Mocht de minister de zeven mesttransporten buiten beschouwing laten (aangevallen uitspraak 2015)?
4.1
De maatschap voert aan dat de rechtbank ten onrechte heeft geoordeeld dat de minister mocht uitgaan van de bevindingen in het rapport van bevindingen. De maatschap heeft daarover, samengevat, het volgende aangevoerd. De toezichthouders hebben geen fysieke controles gedaan, maar alleen ‘papieren’ onderzoek naar een deel van de administratie. Zij hebben niet de financiële administratie van de maatschap doorgenomen, maar slechts voor een beperkt deel afschriften gevraagd. De rechtbank kent daarom te veel waarde toe aan de conclusies uit het rapport van bevindingen I. Verder stelt de maatschap voldoende tegenbewijs te hebben geleverd dat de mesttransporten wel hebben plaatsgevonden. Zij wijst daartoe op verklaringen van de maatschap, een verklaring van [naam 3] van 4 november 2024 over deze mestafvoer, facturen en bankafschriften. Als de vrachten alsnog worden meegenomen in de boeteberekeningen, heeft de maatschap de gebruiksnormen en derogatievoorwaarden niet overtreden en tevens voldaan aan de mestverwerkingsplicht.
4.2
Het College stelt voorop dat, zoals de minister terecht heeft benadrukt, het van belang is dat de meststroom in de gehele keten van producent tot eindgebruiker transparant is en dat van de afvoer van dierlijke mest adequaat administratief verantwoording wordt afgelegd.
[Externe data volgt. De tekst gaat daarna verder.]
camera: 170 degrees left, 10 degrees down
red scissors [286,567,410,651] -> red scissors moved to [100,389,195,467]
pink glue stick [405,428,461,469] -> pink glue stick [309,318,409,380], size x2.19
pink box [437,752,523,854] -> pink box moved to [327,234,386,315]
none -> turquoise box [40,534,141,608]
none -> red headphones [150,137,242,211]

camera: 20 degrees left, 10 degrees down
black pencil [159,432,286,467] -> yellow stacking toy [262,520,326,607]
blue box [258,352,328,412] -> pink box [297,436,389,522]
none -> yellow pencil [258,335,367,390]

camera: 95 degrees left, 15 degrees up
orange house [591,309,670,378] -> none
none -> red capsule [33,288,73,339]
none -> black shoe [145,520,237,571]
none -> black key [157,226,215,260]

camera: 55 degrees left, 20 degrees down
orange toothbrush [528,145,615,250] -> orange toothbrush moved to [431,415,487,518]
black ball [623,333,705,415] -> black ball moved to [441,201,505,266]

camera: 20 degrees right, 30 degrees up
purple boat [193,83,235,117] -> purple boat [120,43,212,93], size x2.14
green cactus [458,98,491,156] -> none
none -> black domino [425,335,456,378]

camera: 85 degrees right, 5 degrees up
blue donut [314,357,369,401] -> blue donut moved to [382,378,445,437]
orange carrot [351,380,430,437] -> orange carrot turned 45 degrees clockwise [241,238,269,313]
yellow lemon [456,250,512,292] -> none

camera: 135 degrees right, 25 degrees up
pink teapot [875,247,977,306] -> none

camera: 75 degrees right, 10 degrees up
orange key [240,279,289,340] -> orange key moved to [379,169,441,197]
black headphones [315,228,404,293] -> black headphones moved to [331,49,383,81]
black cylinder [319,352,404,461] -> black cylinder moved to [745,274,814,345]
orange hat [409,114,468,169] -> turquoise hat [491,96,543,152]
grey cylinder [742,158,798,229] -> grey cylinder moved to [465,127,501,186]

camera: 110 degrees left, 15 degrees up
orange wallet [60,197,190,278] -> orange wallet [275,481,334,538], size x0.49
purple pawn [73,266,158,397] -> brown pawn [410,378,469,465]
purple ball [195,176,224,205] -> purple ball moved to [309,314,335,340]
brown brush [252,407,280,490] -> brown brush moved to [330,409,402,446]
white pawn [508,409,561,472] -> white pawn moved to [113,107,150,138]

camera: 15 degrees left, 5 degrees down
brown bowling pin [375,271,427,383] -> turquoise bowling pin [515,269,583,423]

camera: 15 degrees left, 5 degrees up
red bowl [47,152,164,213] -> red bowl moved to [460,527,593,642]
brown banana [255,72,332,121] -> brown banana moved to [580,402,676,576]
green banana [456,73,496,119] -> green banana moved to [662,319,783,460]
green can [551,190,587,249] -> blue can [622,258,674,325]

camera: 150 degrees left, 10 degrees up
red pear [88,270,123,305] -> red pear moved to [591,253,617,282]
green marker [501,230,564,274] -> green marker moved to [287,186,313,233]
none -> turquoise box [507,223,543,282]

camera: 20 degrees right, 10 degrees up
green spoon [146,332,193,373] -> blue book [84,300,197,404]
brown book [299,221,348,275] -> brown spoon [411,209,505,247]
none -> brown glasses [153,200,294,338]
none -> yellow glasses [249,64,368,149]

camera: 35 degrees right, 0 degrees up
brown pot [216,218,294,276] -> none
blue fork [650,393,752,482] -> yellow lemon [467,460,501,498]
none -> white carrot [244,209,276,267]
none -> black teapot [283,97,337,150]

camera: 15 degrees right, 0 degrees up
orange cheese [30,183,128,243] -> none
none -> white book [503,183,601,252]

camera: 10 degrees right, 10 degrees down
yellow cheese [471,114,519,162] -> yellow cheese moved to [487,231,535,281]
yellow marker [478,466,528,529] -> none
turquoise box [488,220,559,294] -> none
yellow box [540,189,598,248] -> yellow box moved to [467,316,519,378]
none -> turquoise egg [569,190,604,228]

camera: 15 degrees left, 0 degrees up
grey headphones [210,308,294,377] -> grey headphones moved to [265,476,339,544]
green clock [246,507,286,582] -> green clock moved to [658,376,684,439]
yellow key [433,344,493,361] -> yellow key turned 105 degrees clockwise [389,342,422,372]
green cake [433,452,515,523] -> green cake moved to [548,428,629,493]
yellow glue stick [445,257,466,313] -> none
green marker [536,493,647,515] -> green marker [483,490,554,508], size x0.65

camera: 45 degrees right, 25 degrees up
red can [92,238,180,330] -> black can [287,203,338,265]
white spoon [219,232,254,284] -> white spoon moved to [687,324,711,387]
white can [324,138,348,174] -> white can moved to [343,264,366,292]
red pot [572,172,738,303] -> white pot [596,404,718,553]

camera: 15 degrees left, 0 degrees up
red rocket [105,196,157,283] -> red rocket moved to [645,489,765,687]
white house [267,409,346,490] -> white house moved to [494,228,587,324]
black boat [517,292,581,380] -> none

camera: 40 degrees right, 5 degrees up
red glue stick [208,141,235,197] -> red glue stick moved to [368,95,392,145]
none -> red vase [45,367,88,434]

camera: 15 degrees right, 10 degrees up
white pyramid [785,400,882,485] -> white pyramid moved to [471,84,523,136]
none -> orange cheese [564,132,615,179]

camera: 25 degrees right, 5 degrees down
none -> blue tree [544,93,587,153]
De verleiding om kosten te besparen door de afvoer van mest te fingeren is namelijk groot en de minister moet varen op de administratieve gegevens, omdat niet per bedrijf is na te gaan of de mest daadwerkelijk is afgevoerd. Om deze reden is het systeem met de vervoersdocumenten, de automatische gegevensregistratie (AGR) en de te analyseren mestmonsters ingericht. De VDM’s zijn hierbij essentieel. Op grond van het Uitvoeringsbesluit Meststoffenwet is het verplicht om transportmiddelen uit te rusten met AGR-apparatuur, die elektronisch gegevens registreert, waarmee een betrouwbare koppeling wordt gelegd tussen het te analyseren mestmonster, het vervoersbewijs en de desbetreffende vracht.
4.3
De rechtbank heeft terecht tot uitgangspunt genomen dat een bestuursorgaan in beginsel mag uitgaan van de bevindingen in een rapport van bevindingen, indien de controle is verricht en het rapport is opgemaakt door een hiertoe bevoegde toezichthouder en het rapport zelf geen grond biedt om aan de juistheid van de bevindingen te twijfelen. Het College is met de rechtbank van oordeel dat in wat de maatschap aanvoert geen aanleiding bestaat om te twijfelen aan de juistheid van de bevindingen in het rapport van bevindingen I. Dat het onderzoek voornamelijk administratief is geweest, maakt nog niet dat aan de juistheid van de op dat onderzoek gebaseerde bevindingen zou moeten worden getwijfeld. De administratie speelt, zoals hierboven aangegeven, namelijk een belangrijke rol bij de controle op de naleving van de Msw.
4.4
Verder volgt het College het oordeel van de rechtbank dat de minister, gelet op het rapport van bevindingen, de afvoer van de zeven vrachten terecht buiten beschouwing heeft gelaten. Uit het rapport van bevindingen I en het daarbij gevoegde proces-verbaal van bevindingen blijkt dat onderzoek heeft plaatsgevonden naar deze vrachten. Met de uit dit onderzoek verkregen gegevens heeft de minister aangetoond dat de VDM’s van de beweerdelijk op 24 en 26 januari 2015, op 27 en 28 oktober 2015 en drie transporten op
2 november 2015 van de maatschap afgevoerde vrachten mest in strijd met de werkelijkheid zijn opgemaakt, omdat die transporten niet hebben plaatsgevonden. Uit de bij [naam 3] inbeslaggenomen administratie blijkt dat de locatie van het op de VDM’s vermelde voertuig niet overeenkwam met die van de satellietvolgapparatuur. Ook blijkt uit de dagstaten van dat voertuig dat het ten tijde van de zeven mesttransporten stil stond of zich bevond op andere locaties dan de bij RVO geregistreerde laad- en losadressen. Het op de dagstaten vermelde voertuig van het derde en vierde transport is een bedrijfsauto, die geen mesttransporten kan vervoeren. De VDM’s zijn daarmee geen bewijs van de door de maatschap gestelde afvoer van mest op die data in 2015. Het door de maatschap aangedragen bewijs dat de mest wel is afgevoerd betreft slechts verklaringen van de maatschap en [naam 3] en facturen en betalingsoverzichten met betalingen van de maatschap aan [naam 3] . Deze stukken geven geen opheldering over de vraag met welk voertuig de mesttransporten dan wel zouden hebben plaatsgevonden, wanneer dat dan gebeurd is en op welke wijze, zodat daaraan – in het licht van wat hiervoor onder 3.1 is overwogen – alleen daarom al niet de waarde toekomt die de maatschap daaraan gehecht wenst te zien.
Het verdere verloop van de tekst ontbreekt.